When the inshore fishery starts in April of every year, the largest megaprojec­t in this province comes to life. Tens of thousands of people start work over the course of a few short weeks. People drive hundreds of miles to get to wharves and fish plants; they carpool; and they shop for supplies and groceries. When they go to work, they enter a space, be it a vessel or fish plant, where social distancing is impossible. These thousands of people proudly work in these spaces for hours or days in order to earn a modest living. They work with their neighbors and family members and have done so for generation­s.

It is a scene that has played out for hundreds of years and it makes rural Newfoundla­nd and Labrador wonderful.

Now, imagine that two people amongst these tens of thousands had COVID19. Imagine how quick that would have spread in a fish plant or on a vessel. It would then have likely spread through the wharf, and back to peoples’ homes and quickly throughout an entire region.

This would have been catastroph­ic. One only has to look at the devastatio­n COVID-19 has had in other processing plants throughout North America.

This was the scenario on the minds of harvesters and plant workers when fish processing companies started to push to have the fishery open as soon as possible in April.

This was grossly irresponsi­ble given the state of our province at the time. It also showed that processing companies were not going to live up to any social responsibi­lity attached to being an essential service.

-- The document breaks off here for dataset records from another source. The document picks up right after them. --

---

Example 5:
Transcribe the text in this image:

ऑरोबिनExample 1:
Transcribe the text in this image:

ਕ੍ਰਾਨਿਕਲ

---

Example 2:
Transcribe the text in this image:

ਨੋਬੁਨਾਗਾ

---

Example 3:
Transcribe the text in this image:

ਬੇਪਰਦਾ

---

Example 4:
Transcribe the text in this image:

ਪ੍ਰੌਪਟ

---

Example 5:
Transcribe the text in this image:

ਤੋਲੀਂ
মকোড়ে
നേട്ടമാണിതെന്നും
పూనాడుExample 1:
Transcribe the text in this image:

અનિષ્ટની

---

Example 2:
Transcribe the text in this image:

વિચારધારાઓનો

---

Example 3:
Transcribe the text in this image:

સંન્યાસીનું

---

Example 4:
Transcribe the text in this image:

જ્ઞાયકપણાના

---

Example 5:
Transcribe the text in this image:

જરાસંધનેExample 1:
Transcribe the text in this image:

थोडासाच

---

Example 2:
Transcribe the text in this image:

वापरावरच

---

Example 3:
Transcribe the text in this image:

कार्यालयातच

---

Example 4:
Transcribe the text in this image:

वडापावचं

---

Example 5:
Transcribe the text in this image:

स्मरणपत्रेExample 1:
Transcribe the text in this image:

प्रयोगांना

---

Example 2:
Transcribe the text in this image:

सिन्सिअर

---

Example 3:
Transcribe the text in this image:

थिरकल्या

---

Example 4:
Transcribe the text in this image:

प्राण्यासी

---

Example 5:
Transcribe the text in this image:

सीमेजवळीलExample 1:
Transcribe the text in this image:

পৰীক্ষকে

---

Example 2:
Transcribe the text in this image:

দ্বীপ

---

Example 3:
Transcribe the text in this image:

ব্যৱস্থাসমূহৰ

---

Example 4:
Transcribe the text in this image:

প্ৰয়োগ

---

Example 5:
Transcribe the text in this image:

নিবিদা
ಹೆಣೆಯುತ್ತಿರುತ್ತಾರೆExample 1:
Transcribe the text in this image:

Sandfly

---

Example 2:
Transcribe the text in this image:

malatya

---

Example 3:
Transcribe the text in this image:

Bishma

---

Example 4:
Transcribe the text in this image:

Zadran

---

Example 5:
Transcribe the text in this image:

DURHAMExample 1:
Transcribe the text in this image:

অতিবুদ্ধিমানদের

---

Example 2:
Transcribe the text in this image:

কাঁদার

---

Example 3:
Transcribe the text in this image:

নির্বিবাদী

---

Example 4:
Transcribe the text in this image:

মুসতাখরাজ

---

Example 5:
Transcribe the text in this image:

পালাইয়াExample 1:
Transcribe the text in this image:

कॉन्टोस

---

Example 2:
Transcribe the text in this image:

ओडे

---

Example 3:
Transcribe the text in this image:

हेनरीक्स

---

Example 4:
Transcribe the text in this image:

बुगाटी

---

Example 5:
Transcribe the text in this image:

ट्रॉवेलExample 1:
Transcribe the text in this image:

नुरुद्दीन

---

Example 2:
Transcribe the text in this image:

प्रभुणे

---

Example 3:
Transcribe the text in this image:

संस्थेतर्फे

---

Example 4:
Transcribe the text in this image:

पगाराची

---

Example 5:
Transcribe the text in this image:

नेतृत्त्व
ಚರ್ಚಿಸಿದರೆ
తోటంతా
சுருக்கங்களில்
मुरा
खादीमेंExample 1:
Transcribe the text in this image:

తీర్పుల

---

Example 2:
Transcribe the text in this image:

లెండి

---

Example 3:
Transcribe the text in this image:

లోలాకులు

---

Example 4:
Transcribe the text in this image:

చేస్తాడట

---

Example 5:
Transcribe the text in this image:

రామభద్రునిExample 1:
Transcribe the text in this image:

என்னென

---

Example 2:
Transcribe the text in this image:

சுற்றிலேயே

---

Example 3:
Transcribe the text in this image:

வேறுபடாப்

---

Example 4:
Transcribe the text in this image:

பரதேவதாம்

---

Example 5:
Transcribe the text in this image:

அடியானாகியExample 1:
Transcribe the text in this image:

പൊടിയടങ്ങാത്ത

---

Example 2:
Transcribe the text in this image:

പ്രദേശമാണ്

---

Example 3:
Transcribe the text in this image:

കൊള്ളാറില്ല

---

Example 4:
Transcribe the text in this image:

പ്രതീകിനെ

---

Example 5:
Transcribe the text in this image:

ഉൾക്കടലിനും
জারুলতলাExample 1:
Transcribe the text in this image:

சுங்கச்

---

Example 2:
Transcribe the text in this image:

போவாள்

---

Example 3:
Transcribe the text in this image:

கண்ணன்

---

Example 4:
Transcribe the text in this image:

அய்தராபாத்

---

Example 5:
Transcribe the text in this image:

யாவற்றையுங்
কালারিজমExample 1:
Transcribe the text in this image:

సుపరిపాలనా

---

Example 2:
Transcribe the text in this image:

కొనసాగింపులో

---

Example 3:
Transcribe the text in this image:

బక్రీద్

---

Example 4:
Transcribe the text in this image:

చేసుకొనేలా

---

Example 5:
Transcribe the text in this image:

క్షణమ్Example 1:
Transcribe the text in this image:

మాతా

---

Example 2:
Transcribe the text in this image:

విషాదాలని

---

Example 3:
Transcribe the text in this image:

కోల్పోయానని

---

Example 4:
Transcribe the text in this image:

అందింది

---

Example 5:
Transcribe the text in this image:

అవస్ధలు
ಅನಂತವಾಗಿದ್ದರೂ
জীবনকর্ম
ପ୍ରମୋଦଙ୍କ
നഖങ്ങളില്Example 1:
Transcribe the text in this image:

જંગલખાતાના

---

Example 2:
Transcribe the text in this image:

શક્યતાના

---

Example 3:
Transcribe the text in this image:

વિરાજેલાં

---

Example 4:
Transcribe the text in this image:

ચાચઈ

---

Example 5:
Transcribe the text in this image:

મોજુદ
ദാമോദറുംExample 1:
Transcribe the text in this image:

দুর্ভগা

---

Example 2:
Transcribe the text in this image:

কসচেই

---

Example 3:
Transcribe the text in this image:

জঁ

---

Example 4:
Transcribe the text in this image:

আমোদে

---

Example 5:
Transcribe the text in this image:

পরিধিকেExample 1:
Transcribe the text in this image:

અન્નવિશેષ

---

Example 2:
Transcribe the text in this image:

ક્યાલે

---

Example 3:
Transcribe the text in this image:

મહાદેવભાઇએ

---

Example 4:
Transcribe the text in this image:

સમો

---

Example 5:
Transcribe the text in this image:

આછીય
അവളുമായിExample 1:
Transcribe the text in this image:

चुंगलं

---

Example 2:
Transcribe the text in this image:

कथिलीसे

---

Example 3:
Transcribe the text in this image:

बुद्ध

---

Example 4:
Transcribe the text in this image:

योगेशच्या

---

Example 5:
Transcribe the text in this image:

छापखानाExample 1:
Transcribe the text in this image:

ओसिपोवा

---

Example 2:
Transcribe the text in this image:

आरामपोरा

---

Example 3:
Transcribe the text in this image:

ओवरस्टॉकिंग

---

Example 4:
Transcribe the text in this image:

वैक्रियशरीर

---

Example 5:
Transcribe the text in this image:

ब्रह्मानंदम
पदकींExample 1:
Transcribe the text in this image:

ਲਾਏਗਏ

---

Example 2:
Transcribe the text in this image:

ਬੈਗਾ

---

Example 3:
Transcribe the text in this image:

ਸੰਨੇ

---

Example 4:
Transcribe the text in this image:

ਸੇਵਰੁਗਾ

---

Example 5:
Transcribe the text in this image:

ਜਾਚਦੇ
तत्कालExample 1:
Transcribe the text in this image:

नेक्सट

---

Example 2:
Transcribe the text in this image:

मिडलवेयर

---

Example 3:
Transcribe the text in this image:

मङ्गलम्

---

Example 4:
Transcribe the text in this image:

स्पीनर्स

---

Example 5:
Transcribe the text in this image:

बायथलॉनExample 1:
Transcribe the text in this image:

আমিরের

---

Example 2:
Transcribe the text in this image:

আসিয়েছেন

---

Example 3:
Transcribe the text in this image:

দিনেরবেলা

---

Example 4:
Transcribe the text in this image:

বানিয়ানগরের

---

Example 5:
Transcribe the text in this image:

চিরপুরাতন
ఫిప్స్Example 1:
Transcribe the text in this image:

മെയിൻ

FFAW last asked for a delay in the fishery on April 24.

At that time, we had not flattened the curve in this province, though we seemed to be on our way. Our request to delay the start of the snow crab fishery until May 11 will allow for the biggest fishery in this province to start under the safest possible circumstan­ces during the COVID-19 pandemic. The risk of infection is now quite low in this province.

That was not the case in April.

Gregory equates COVID19 to wartime, but he is not going to be on the frontline, risking infection to process crab for Ocean Choice Internatio­nal or his own employer Royal Greenland, a crown corporatio­n from Denmark. Gregory is a chicken-hawk, a champion for others to take the risk during wartime.

Now is not the time for chicken-hawks.

Now is the time for compassion, patience, and empathy and to act knowing we are in this together.